Existing based on Web application memory and the method for analyzing access request, mostly adopt client to introduce JS(Javascript) assembly, service end is unified the scheme of reception & disposal visit data.
Its general step is as follows:
Relating to the applications client introducing JS assembly of storage with analysis request;
JS component detection, to access request, sends request link or data in real time to service end;
Service end receives request msg and carries out synchronous or asynchronous processing;
Service end timed task regularly carries out statistics and the analysis of data, generates result.
But, this by the mode of monitoring at customer end adopted JS assembly, there is following shortcoming:
One, client JS monitors to exist to the access of server and postpones, so there is the risk of losing visit data;
Two, in prior art, statistical analysis service end is all to dispose separately conventionally, so can cause submitting to access request data too to rely on statistical analysis service end, or may can not connect statistic analysis server because network reason causes service application, cause loss of data;
Three, prior art is monitored the access to server in client by JS mostly, so server side logic is sightless for client, can not record request carry out the consuming time of service logic at application service end;
Four, request record is generally tackled and obtained to prior art by JS in client, but due to security limitations, client JS may obtain less than the partial information of http protocol header and parameter.
Summary of the invention
Based on this, be necessary the inaccurate technical problem of data statistics for prior art, a kind of access to netwoks statistical analysis technique and system are provided.
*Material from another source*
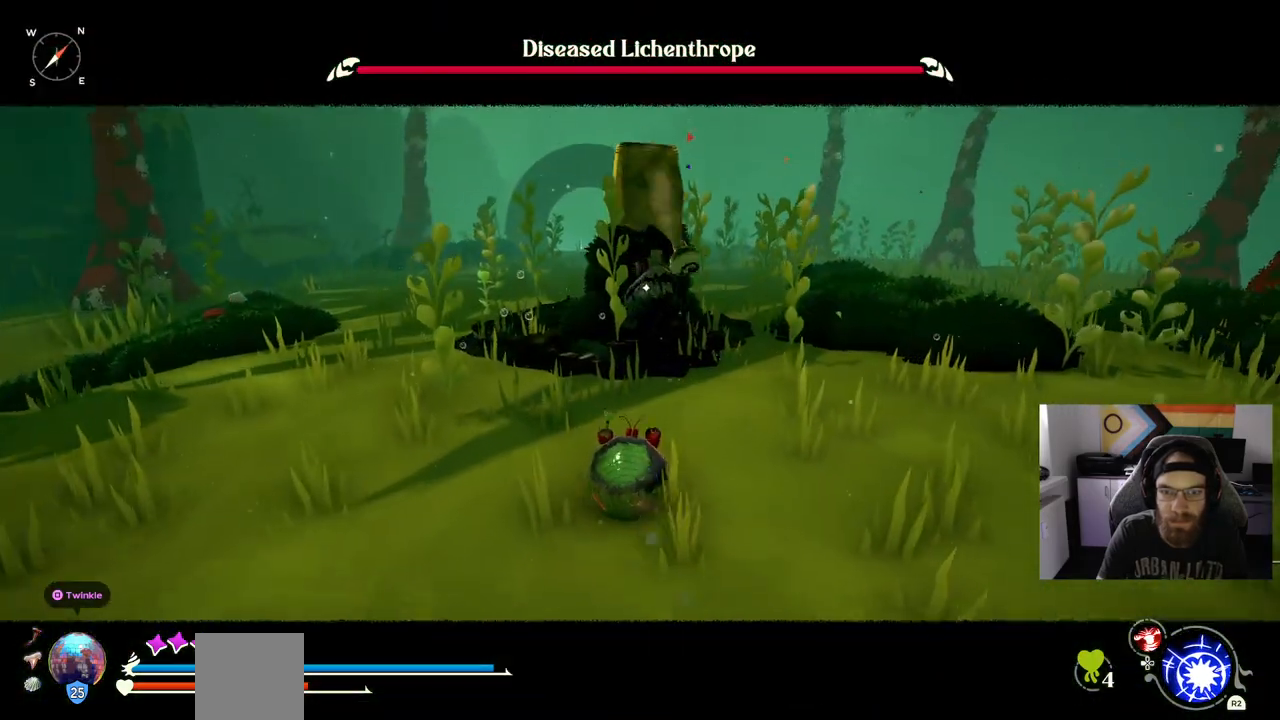
{"buttons": ["R1"], "left_stick": "up", "right_stick": "center", "events": [[350, "R1", "down"]]}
A kind of access to netwoks statistical analysis technique, comprising:
Step 11, service end receives the access request that client is initiated;
Step 12, service end judges described access request, if described access request is for statistics request, performs step 13, if described access request is traffic aided request, execution step 14;
Step 13, service end is in response to described statistics request, obtains the statistics that described statistics request asks and return to client and exit from described statistics service unit;
Step 14, service end responds described traffic aided request, carries out service logic corresponding to described traffic aided request;
Step 15, the monitor data that service end produces in carrying out described service logic process is preserved as initial data;
Step 16, service end is added up and is obtained statistics and be stored in statistics service unit described initial data.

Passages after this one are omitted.